(Dataset records)
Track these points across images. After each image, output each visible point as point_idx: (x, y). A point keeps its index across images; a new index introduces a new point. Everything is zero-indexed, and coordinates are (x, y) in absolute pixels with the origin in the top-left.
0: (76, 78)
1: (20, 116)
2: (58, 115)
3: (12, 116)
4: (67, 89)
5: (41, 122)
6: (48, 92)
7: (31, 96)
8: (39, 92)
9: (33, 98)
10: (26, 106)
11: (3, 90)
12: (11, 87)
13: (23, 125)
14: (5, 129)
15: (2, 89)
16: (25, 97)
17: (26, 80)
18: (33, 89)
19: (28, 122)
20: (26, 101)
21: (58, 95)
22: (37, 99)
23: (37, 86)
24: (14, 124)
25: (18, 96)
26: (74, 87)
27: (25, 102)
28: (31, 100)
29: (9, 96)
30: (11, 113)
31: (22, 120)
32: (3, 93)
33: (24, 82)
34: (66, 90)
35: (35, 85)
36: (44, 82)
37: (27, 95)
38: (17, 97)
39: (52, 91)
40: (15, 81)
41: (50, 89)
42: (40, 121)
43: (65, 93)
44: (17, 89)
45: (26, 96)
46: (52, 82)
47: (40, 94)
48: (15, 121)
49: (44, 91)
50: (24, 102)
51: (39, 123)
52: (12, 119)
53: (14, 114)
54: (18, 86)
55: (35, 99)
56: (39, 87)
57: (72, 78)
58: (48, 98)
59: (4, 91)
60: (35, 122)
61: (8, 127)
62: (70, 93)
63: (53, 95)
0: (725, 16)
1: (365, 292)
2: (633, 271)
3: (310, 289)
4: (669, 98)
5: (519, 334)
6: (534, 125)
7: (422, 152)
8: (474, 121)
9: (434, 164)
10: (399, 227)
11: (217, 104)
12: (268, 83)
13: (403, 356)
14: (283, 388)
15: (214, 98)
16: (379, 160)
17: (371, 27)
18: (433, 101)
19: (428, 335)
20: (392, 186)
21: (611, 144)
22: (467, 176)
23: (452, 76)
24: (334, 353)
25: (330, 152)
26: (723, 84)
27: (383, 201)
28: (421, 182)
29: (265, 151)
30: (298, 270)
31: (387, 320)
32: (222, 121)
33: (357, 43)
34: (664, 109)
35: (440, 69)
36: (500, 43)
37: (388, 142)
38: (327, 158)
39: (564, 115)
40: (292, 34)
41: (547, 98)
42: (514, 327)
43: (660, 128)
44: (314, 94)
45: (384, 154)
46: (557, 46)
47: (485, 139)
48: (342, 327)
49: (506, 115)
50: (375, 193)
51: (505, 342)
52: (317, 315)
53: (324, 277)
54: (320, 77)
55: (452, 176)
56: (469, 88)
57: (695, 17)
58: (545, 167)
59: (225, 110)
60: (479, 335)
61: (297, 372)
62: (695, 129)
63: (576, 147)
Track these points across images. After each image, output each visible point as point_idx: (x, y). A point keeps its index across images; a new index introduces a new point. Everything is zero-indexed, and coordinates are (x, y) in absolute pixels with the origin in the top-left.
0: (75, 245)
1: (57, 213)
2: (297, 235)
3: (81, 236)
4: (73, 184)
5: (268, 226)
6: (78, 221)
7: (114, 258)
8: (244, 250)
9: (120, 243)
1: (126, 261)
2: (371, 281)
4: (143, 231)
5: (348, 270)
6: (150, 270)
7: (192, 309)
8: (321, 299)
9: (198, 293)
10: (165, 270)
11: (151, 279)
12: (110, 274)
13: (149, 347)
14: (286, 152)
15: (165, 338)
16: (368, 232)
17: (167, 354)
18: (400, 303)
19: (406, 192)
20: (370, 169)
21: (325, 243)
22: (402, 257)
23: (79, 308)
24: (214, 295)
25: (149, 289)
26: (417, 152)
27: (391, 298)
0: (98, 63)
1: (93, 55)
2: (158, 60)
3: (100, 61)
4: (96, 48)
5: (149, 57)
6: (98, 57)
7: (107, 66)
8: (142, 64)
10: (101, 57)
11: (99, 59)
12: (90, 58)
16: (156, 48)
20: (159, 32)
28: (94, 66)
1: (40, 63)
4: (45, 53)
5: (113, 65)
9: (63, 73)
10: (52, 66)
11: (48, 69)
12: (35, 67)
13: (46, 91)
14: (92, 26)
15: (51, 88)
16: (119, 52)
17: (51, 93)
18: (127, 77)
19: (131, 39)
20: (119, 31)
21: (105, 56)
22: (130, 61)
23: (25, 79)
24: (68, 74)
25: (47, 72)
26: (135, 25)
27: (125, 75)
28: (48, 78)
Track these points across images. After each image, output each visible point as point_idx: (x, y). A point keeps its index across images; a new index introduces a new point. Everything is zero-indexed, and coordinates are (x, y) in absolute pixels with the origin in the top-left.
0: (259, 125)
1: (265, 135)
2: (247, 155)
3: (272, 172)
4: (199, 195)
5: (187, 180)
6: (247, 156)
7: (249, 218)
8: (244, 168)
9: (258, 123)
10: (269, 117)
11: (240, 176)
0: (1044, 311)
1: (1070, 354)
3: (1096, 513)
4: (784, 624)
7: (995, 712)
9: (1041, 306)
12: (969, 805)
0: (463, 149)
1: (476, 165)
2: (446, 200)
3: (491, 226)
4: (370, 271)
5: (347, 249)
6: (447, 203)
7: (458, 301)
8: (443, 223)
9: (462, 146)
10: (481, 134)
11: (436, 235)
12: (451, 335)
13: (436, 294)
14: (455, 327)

§ **EXERCISE OBJECTIVE**
Rewrite the stretch from the start of the entries through the line containing "22: (37, 99)", substituting "image pixels" for "absolute pixels" and leaving everything else unchanged.

§ **RESPONSE TO THE TASK**
Track these points across images. After each image, output each visible point as point_idx: (x, y). A point keeps its index across images; a new index introduces a new point. Everything is zero-indexed, and coordinates are (x, y) in image pixels with the origin in the top-left.
0: (76, 78)
1: (20, 116)
2: (58, 115)
3: (12, 116)
4: (67, 89)
5: (41, 122)
6: (48, 92)
7: (31, 96)
8: (39, 92)
9: (33, 98)
10: (26, 106)
11: (3, 90)
12: (11, 87)
13: (23, 125)
14: (5, 129)
15: (2, 89)
16: (25, 97)
17: (26, 80)
18: (33, 89)
19: (28, 122)
20: (26, 101)
21: (58, 95)
22: (37, 99)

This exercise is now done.